AUM or OM is considered by the Arya Samaj to be the highest and most proper name of God.

The Arya Pratinidhi Sabha of Fiji (Arya Representative Society) is the national body for all the Arya Samajs in Fiji. It was formed in 1918 and registered as a religious body through the efforts of Manilal Doctor, who was in Fiji from 1912 to 1920 at the behest of Mahatma Gandhi to provide legal assistance to the Fiji Indians. Its first President was Swami Manoharanand Saraswati who had arrived in Fiji, from India, in 1913. The Arya Pratinidhi Sabha of Fiji is affiliated to Sarvadeshik Arya Pratinidhi Sabha (World Council of Arya Samaj) based in New Delhi.

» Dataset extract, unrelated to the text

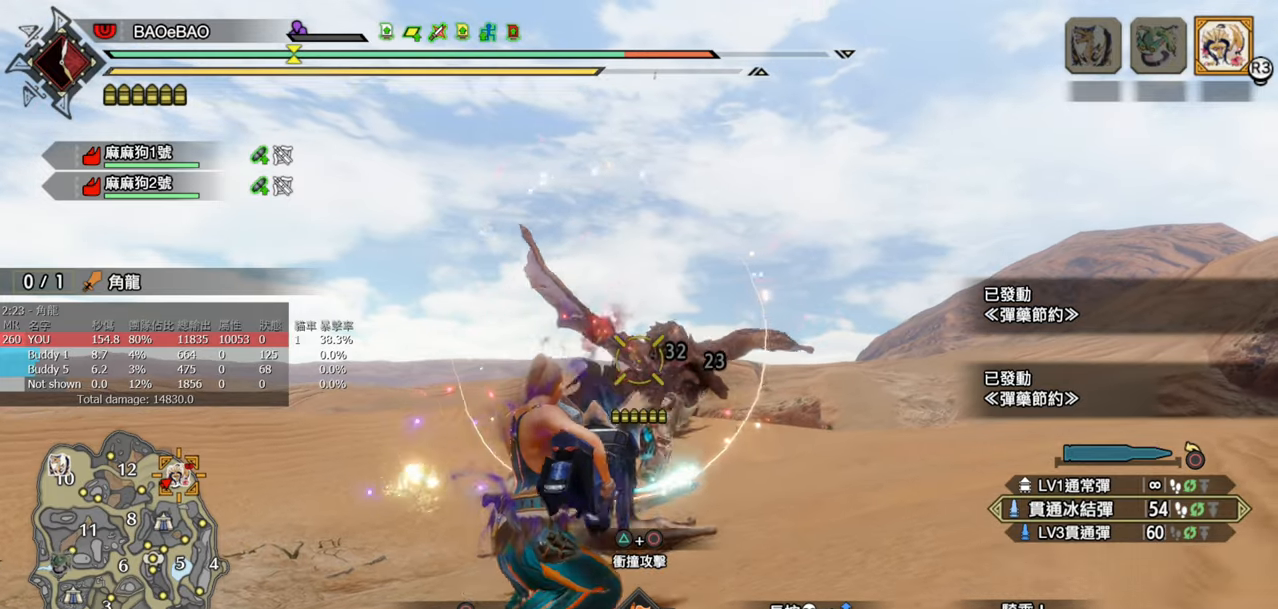
{"buttons": ["L2", "R2"], "left_stick": "center", "right_stick": "center", "events": []}
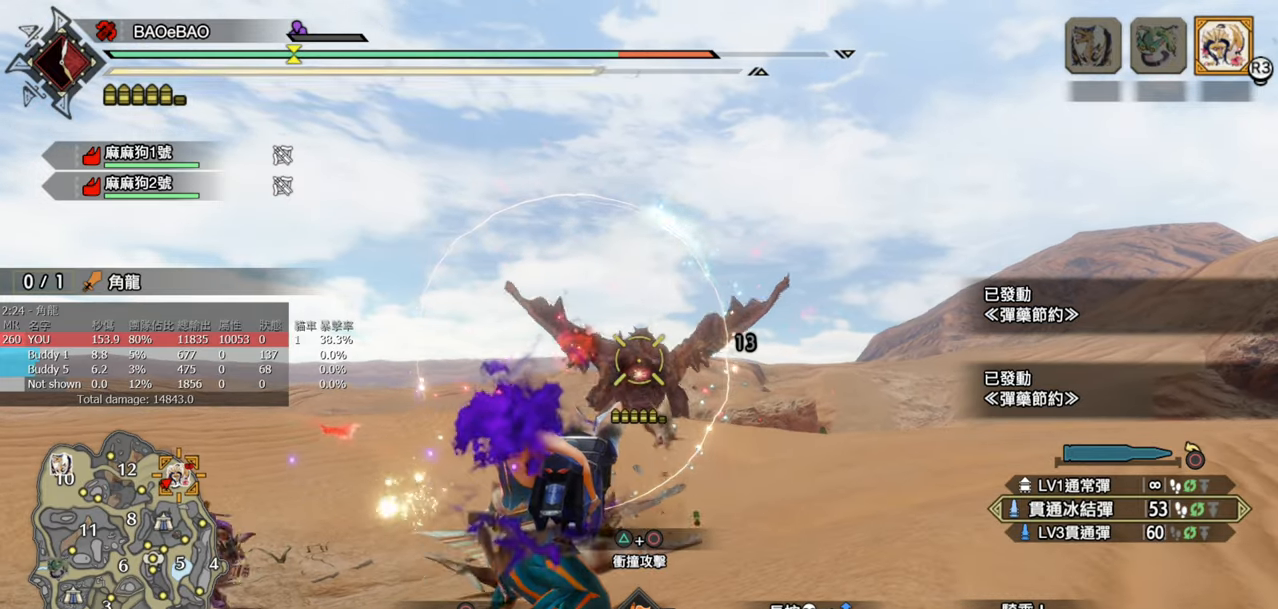
{"buttons": ["L2", "R2"], "left_stick": "center", "right_stick": "center", "events": []}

Immediately after its formation the Sabha went about establishing schools in Fiji, with the first one, Gyrykul Primary School, established in 1918 in Saweni, Lautoka. The Sabha owns and manages 14 pre-schools, 18 primary schools, 7 secondary schools, a commercial school, a religious training centre, a youth development centre and has provided the facilities and resources for the establishment of the University of Fiji.

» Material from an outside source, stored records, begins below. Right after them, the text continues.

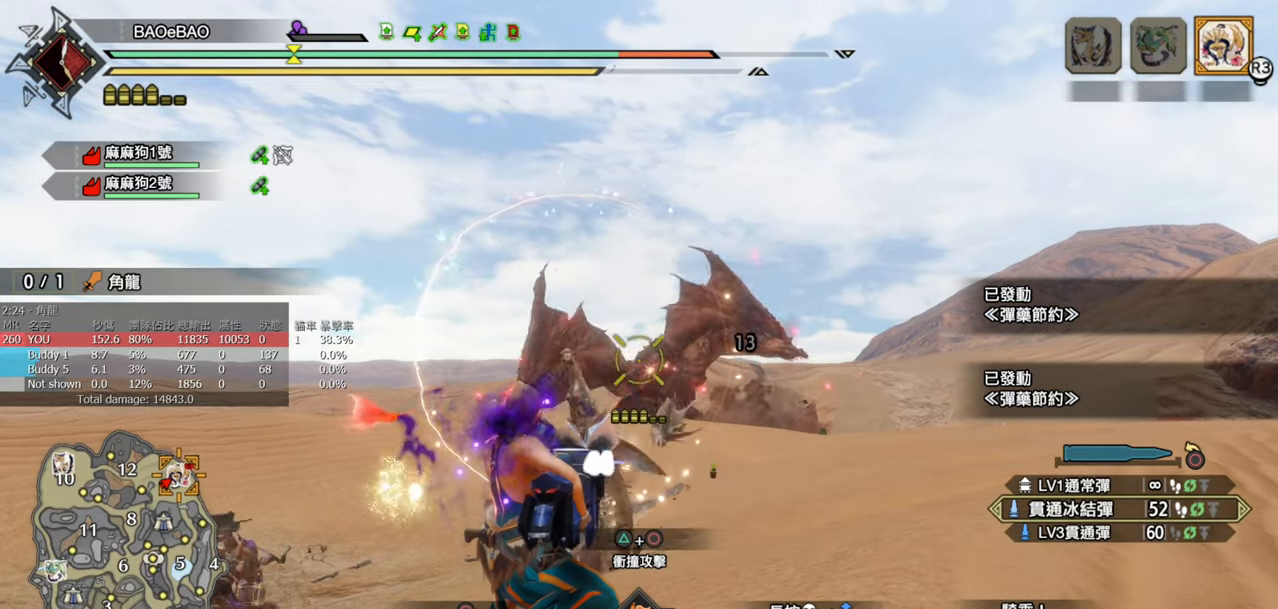
{"buttons": ["L2", "R2"], "left_stick": "center", "right_stick": "center", "events": []}
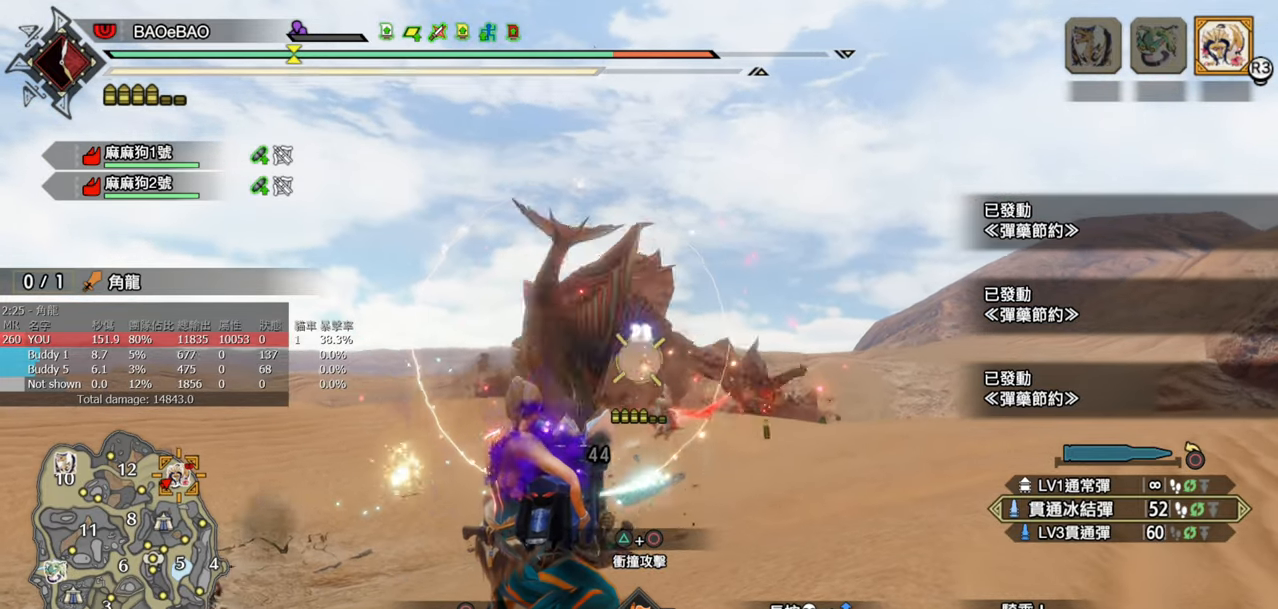
{"buttons": ["L2", "R2"], "left_stick": "center", "right_stick": "center", "events": [[217, "left_stick", "down"], [233, "right_stick", "down"], [450, "left_stick", "center"], [450, "right_stick", "center"]]}
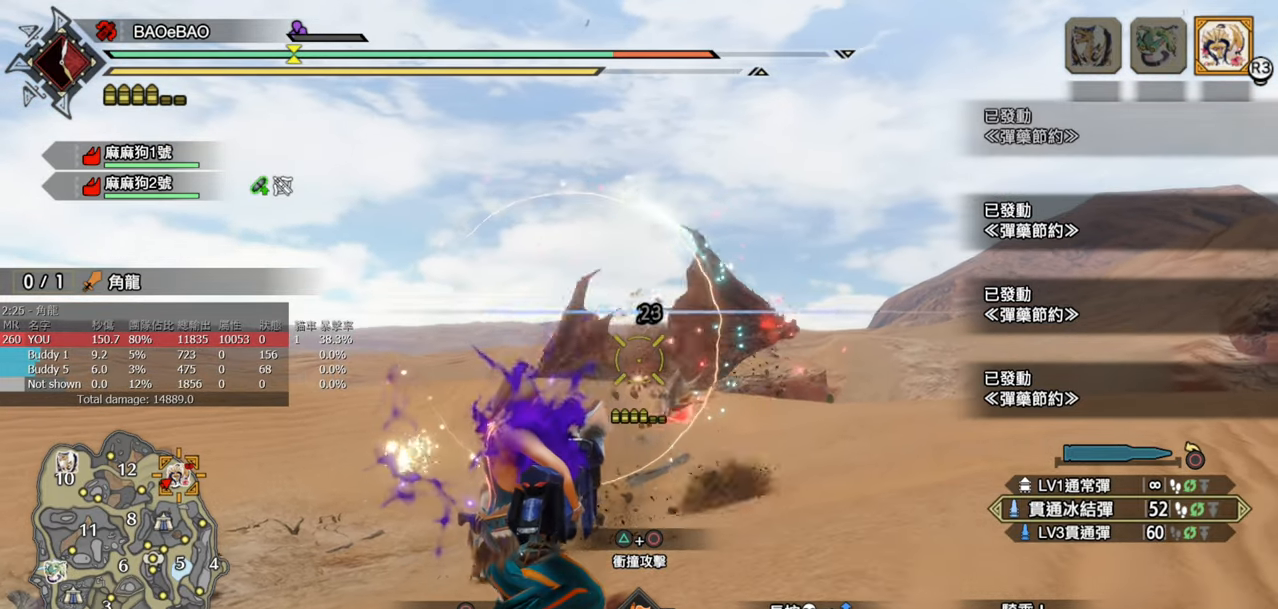
{"buttons": [], "left_stick": "down-left", "right_stick": "center", "events": [[67, "R2", "up"], [250, "L2", "up"], [300, "left_stick", "down-left"]]}
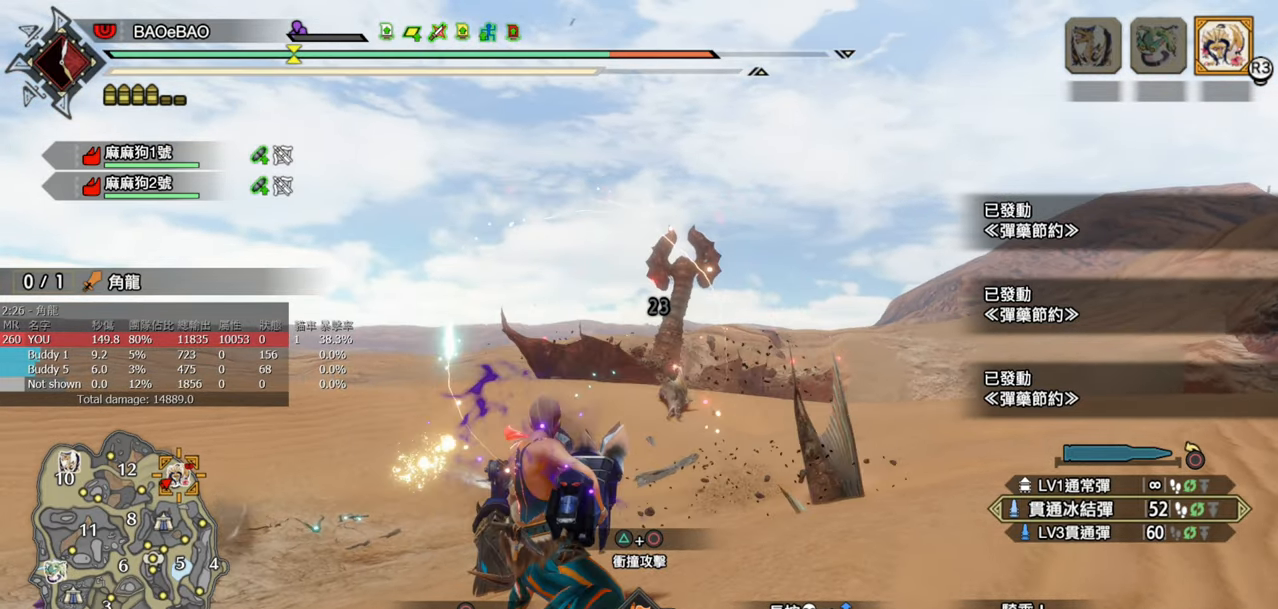
{"buttons": [], "left_stick": "down-left", "right_stick": "center", "events": [[100, "SQUARE", "down"], [250, "SQUARE", "up"], [317, "SQUARE", "down"], [450, "SQUARE", "up"]]}
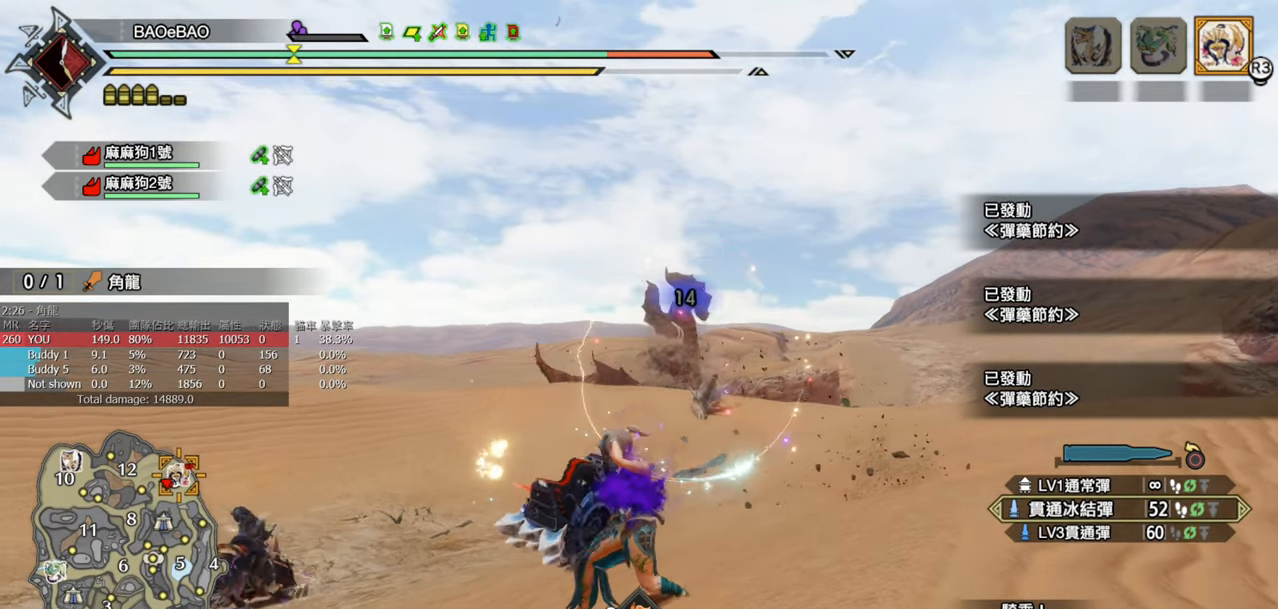
{"buttons": ["R1"], "left_stick": "down", "right_stick": "center", "events": [[33, "SQUARE", "down"], [167, "SQUARE", "up"], [183, "left_stick", "down"], [400, "R1", "down"]]}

==Educational institutions==

| Year Established | Institution | Location |
|---|---|---|
| 1918 | Gurukul Primary School | Lautoka |
| 1929 | Vunimono Arya School | Nausori |
| 1930 | Arya Samaj Primary School | Suva |
| 1936 | Vunikavikaloa Arya School | RakiRaki |
| 1938 | Arya Kanya Pathshala | Ba |
| 1942 | Bhawani Dayal Memorial Primary School | Nakasi |
| 1943 | Naduna Arya School | Labasa |
| 1952 | Swami Shraddhanand Memorial School | Suva |
| 1952 | DAV Girls College | Suva |
| 1952 | DAV College | Suva |
| 1953 | DAV College | Ba |
| 1956 | DAV Primary School | Ba |
| 1962 | Korotari Arya School | Labasa |
| 1967 | Wainikoro Arya School | Labasa |
| 1970 | Pt. Vishnu Deo Memorial Primary School | Suva |
| 1972 | Pt Vishnu Deo Memorial College | Lautoka |
| 1972 | Bhawani Dayal Arya College | Nakasi |
| 1973 | Labasa Arya Secondary School | Labasa |
| 1975 | Dr. Ram Lakhan Memorial Primary School | Nasinu |
| 1980 | Lautoka Arya Samaj Primary School | Lautoka |
| 1980 | Draladamu Primary School | Labasa |
| 1981 | Nadi Arya Samaj Commercial School | Nadi |
| 1982 | Vatukoula Arya Samaj Primary School | Tavua |
| 1992 | Nadi Arya Samaj Primary School | Nadi |
| 1998 | Nadroga Arya College | Sigatoka |
| 2003 | J.N. Jokhan Memorial Primary School | Navua |
| 2003 | Vedic Training Centre | Suva |
| 2005 | University of Fiji | Lautoka |

==President and Secretary==
The following is a list of the President and Secretary of the Sabha and year when they were first elected.

| Year | President | Secretary |
|---|---|---|
| 1927 | Jagarnath Prasad Maharaj | R. Parmeshwar |
| 1954 | Jagarnath Prasad Maharaj | Narendra Gaji |
| 1964 | Shankar Pratap | Narendra Gaji |
| 1965 | Ram Lakhan | Narendra Gaji |
| 1966 | Saraswati Devi | R. Parmeshwar |
| 1967 | Harish Chandra Gaji | Ram Karan Cheta |
| 1970 | Ram Karan Cheta | Ravindra Pratap Singh |

At present there are 11 Arya Samajs affiliated to the Sabha and its president is Kamlesh Kumar Arya.